D'altro canto, evidenzia la Cassazione, il Tribunale ordinario, là dove venga investito della cognizione della domanda volta ad ottenere una sentenza che tenga luogo del consenso mancato dell'altro genitore al riconoscimento, non può adottare alcun provvedimento di sospensione. La sospensione prevista dall'art. 11 infatti riguarda esclusivamente il procedimento volto alla dichiarazione giudiziale di paternità e maternità naturale e non invece il giudizio finalizzato ad ottenere il consenso mancante per il riconoscimento ex art. 250 c.c.

In conclusione dunque la Corte cassa il provvedimento impugnato e dispone la prosecuzione del giudizio di fronte al Tribunale ordinario perché prosegua ex art. 250, comma 4 c.c.

Osservazioni

Il provvedimento si segnala per aver messo in luce la possibilità di sovrapposizione tra procedure volte al riconoscimento o alla dichiarazione della genitorialità naturale e il procedimento finalizzato ad accertare lo stato di abbandono del minore. L'adottabilità di un minore, quando i genitori sono in vita porta con sé sempre un contrasto tra l'interesse dello stesso alla genitorialità biologica, e l'interesse a crescere in una famiglia idonea che sappia prendersene cura.

Più nello specifico, si evidenzia come negli anni la giurisprudenza si è varie volte trovata di fronte a casi in cui riconoscimenti tardivi sono intervenuti nella pendenza della procedura finalizzata alla dichiarazione d'adottabilità del minore. Nella maggior parte dei casi si trattava di madri che avevano partorito nell'anonimato e che solo successivamente avevano deciso di riconoscere il figlio. In simili ipotesi è stata affermata la sussistenza di un diritto soggettivo, dotato di rilevanza costituzionale, ad essere genitori giuridici (oltre che biologici), diritto che si correla non al solo fatto della nascita del figlio ma a regole legali e segnatamente ad una manifestazione di volontà di riconoscere il nato come proprio figlio. Tale diritto e quello al riconoscimento del figlio, che ne costituisce la fonte, sostiene la giurisprudenza, involgono lo stato delle persone e come tali sono indisponibili e, dunque non estinguibili per manifestazione di volontà abdicativa, al pari delle connesse facoltà processuali. Pertanto, il diritto sostanziale alla genitorialità giuridica può rimanere definitivamente ed irreversibilmente pregiudicato, con effetti inevitabilmente stabilizzati pro futuro, solo dal non esercizio del diritto al riconoscimento del figlio biologico nelle forme ed entro i limiti anche temporali imposti dall'ordinamento positivo (Cass. 2802/2014).

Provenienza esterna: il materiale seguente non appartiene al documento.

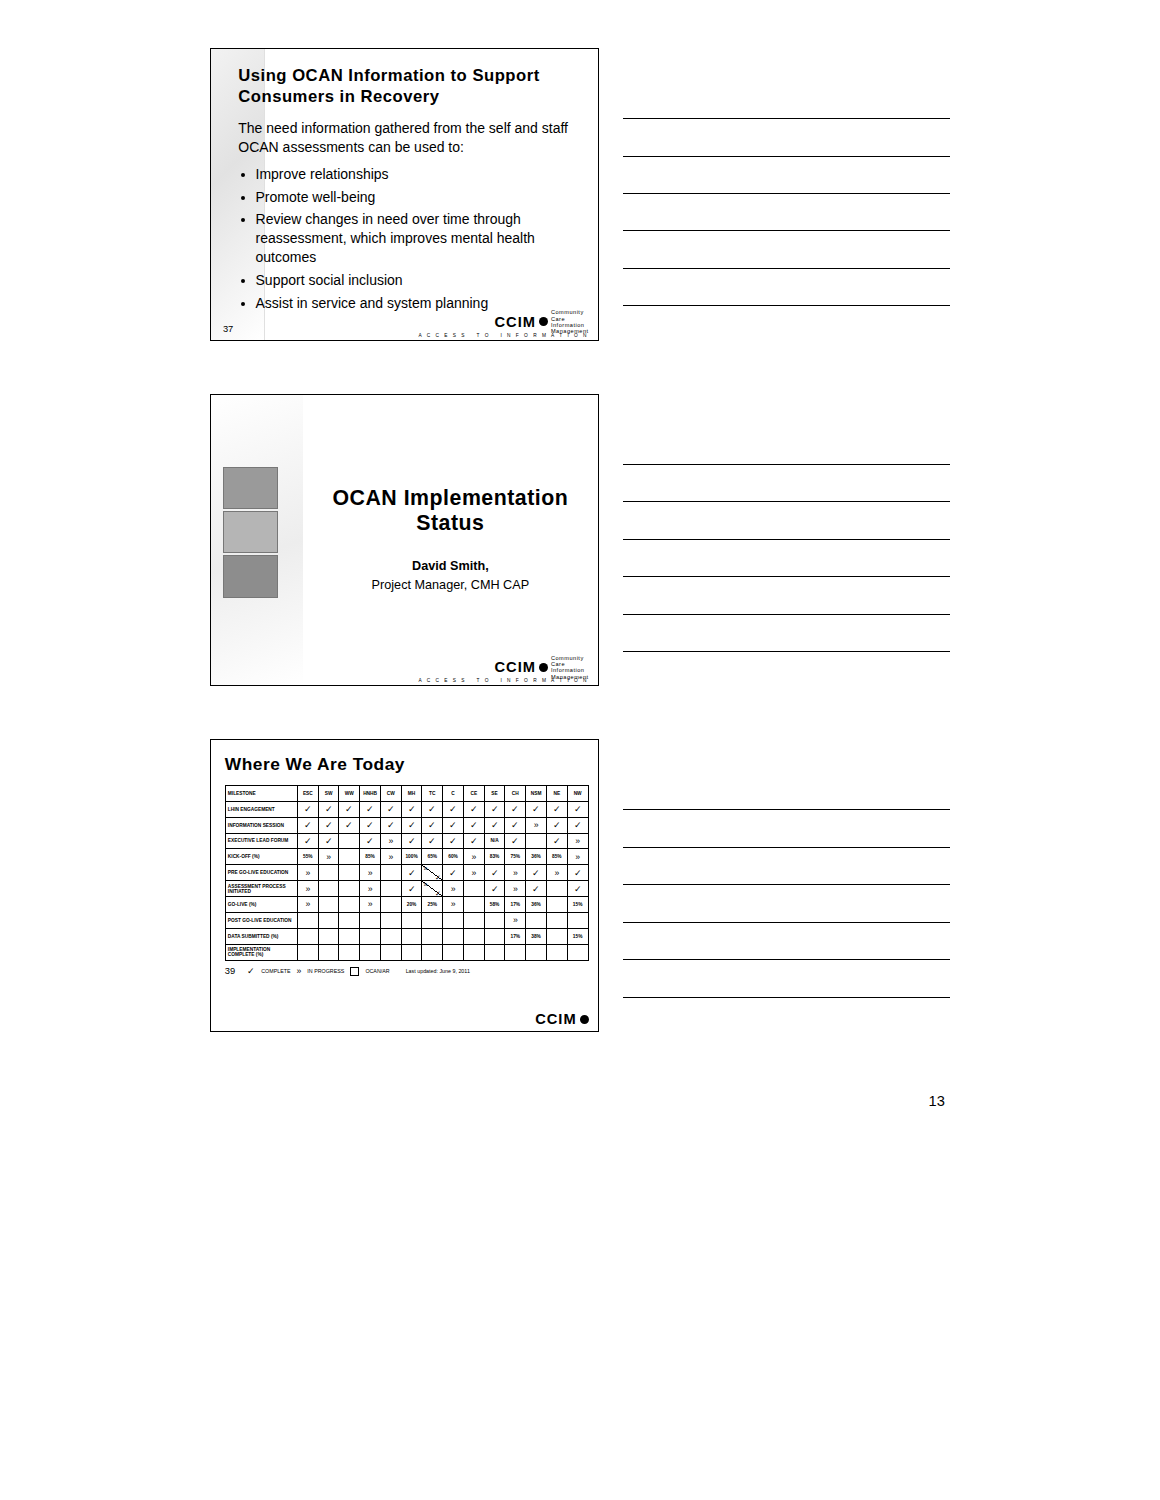Using OCAN Information to Support Consumers in Recovery
The need information gathered from the self and staff OCAN assessments can be used to:
Improve relationships
Promote well-being
Review changes in need over time through reassessment, which improves mental health outcomes
Support social inclusion
Assist in service and system planning
37
CCIM Community
Care
Information
Management
A C C E S S T O I N F O R M A T I O N
OCAN Implementation
Status
David Smith,
Project Manager, CMH CAP
CCIM Community
Care
Information
Management
A C C E S S T O I N F O R M A T I O N
Where We Are Today
| MILESTONE | ESC | SW | WW | HNHB | CW | MH | TC | C | CE | SE | CH | NSM | NE | NW |
| --- | --- | --- | --- | --- | --- | --- | --- | --- | --- | --- | --- | --- | --- | --- |
| LHIN ENGAGEMENT | ✓ | ✓ | ✓ | ✓ | ✓ | ✓ | ✓ | ✓ | ✓ | ✓ | ✓ | ✓ | ✓ | ✓ |
| INFORMATION SESSION | ✓ | ✓ | ✓ | ✓ | ✓ | ✓ | ✓ | ✓ | ✓ | ✓ | ✓ | » | ✓ | ✓ |
| EXECUTIVE LEAD FORUM | ✓ | ✓ | | ✓ | » | ✓ | ✓ | ✓ | ✓ | N/A | ✓ | | ✓ | » |
| KICK-OFF (%) | 55% | » | | 85% | » | 100% | 65% | 60% | » | 83% | 75% | 36% | 85% | » |
| PRE GO-LIVE EDUCATION | » | | | » | | ✓ | » ✓ | ✓ | » | ✓ | » | ✓ | » | ✓ |
| ASSESSMENT PROCESS INITIATED | » | | | » | | ✓ | » ✓ | » | | ✓ | » | ✓ | | ✓ |
| GO-LIVE (%) | » | | | » | | 20% | 25% | » | | 58% | 17% | 36% | | 15% |
| POST GO-LIVE EDUCATION | | | | | | | | | | | » | | | |
| DATA SUBMITTED (%) | | | | | | | | | | | 17% | 38% | | 15% |
| IMPLEMENTATION COMPLETE (%) | | | | | | | | | | | | | | |
39 ✓ COMPLETE » IN PROGRESS OCAN/AR Last updated: June 9, 2011
CCIM
13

Ciò comporta, come affermato da autorevole dottrina (Carbone, Genitorialità responsabile; abbandono, ripensamento e riconoscimento del figlio prima della chiusura del procedimento di adozione in famiglia e diritto n.4/2014), la possibilità di un diritto al ripensamento dell'iniziale anonimato materno, ma anche paterno, purché avvenga in un arco temporale ragionevole.

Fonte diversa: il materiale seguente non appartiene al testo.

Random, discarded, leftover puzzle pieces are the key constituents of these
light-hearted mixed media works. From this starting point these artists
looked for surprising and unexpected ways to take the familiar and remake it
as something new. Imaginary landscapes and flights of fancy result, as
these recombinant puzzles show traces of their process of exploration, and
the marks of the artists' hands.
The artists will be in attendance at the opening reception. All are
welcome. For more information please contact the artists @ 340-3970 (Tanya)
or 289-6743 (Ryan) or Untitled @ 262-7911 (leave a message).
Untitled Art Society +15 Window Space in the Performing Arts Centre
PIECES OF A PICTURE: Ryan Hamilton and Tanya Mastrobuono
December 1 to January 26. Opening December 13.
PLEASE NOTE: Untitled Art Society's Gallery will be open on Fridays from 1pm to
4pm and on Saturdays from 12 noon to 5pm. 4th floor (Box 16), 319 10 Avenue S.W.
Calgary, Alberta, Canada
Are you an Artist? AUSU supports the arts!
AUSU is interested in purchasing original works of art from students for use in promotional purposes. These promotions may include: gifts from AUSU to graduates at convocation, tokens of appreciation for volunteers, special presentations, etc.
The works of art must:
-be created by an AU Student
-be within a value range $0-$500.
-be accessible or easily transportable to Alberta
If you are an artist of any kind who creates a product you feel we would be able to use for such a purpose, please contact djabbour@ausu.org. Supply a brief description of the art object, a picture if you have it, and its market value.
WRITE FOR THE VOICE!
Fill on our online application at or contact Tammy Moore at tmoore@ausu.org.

Andando oltre, la giurisprudenza ha altresì precisato che il diritto della madre biologica di effettuare il riconoscimento del figlio, a carattere indisponibile, non è precluso, ai sensi dell'art. 11 l.184/1983, dalla sopravvenuta declaratoria di adottabilità del minore, a meno che alla stessa non sia seguito l'affidamento preadottivo del minore; pertanto, anche in conseguenza della dichiarazione di adottabilità non viene meno il diritto della madre biologica a richiedere la concessione di un termine per procedere al riconoscimento del minore (Cass. 31196/2018).

Tali considerazioni mettono in luce il rilievo della genitorialità responsabile e dell'interesse del minore a conoscere le proprie origini in sintonia con i dettami della Corte costituzionale (Corte cost. 278/2013) e della Corte europea dei diritti dell'uomo (CEDU 25/09/2012 Godelli c. Italia).